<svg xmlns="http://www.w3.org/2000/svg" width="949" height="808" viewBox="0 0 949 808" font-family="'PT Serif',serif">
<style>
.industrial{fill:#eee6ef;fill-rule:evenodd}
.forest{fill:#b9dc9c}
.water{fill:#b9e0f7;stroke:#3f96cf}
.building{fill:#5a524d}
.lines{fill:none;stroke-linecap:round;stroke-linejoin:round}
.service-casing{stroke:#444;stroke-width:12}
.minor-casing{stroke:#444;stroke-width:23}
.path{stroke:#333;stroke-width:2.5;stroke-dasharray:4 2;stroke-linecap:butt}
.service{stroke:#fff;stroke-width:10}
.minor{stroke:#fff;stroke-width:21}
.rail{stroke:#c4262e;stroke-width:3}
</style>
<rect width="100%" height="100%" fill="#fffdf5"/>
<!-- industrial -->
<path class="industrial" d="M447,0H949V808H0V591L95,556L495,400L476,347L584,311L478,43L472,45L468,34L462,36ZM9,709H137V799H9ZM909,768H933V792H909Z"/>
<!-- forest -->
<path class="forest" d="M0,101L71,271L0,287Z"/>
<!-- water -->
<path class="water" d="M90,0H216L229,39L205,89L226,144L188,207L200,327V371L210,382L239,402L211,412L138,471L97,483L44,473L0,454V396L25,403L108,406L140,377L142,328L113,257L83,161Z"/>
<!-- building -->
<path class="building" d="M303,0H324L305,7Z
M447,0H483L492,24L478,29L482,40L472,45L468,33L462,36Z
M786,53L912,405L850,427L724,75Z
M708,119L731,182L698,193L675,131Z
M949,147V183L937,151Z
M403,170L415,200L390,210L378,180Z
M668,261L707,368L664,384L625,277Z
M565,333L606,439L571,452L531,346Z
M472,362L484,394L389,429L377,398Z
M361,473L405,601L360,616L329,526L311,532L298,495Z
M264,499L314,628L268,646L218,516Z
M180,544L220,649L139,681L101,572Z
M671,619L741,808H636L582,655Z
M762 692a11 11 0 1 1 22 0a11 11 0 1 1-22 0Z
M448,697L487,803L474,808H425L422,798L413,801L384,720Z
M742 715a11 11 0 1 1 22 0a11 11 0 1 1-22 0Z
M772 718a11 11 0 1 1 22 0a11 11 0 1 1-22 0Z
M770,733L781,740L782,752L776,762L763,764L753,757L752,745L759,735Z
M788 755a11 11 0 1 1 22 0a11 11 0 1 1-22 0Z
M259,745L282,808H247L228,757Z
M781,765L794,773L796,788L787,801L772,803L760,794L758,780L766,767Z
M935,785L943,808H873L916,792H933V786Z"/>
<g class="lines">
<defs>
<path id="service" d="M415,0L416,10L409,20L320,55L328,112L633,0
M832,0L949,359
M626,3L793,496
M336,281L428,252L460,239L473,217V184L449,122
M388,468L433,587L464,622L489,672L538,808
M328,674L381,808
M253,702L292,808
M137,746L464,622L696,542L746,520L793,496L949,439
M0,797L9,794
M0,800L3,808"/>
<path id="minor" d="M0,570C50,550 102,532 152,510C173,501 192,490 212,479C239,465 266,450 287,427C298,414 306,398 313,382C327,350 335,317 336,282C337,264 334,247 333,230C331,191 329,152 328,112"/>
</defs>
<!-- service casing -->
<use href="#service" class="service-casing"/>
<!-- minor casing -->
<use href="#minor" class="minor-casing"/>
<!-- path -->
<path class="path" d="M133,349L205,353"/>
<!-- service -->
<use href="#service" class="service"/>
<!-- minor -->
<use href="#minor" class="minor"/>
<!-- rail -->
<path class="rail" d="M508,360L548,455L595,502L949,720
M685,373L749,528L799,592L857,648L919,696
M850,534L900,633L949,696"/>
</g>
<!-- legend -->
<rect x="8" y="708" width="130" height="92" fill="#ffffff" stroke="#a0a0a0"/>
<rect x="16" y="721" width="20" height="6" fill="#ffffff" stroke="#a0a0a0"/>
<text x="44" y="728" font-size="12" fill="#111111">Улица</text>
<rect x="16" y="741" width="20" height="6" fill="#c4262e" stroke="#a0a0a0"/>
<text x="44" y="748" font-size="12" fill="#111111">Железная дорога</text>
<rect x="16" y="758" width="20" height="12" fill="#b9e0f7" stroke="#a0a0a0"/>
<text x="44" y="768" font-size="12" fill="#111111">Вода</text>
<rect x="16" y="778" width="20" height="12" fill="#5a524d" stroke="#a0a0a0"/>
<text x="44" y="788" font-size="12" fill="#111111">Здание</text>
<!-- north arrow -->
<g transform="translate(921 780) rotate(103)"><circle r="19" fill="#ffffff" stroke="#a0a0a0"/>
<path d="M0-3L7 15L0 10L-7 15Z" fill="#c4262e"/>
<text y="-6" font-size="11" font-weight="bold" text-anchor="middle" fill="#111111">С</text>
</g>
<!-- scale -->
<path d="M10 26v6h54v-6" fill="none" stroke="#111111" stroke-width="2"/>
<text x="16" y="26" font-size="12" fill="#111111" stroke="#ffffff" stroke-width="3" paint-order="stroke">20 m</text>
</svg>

THE PROBLEM:
Report the lines above that have the word "casing" in them.

RESPONSE TO THIS EXERCISE:
.service-casing{stroke:#444;stroke-width:12}
.minor-casing{stroke:#444;stroke-width:23}
<!-- service casing -->
<use href="#service" class="service-casing"/>
<!-- minor casing -->
<use href="#minor" class="minor-casing"/>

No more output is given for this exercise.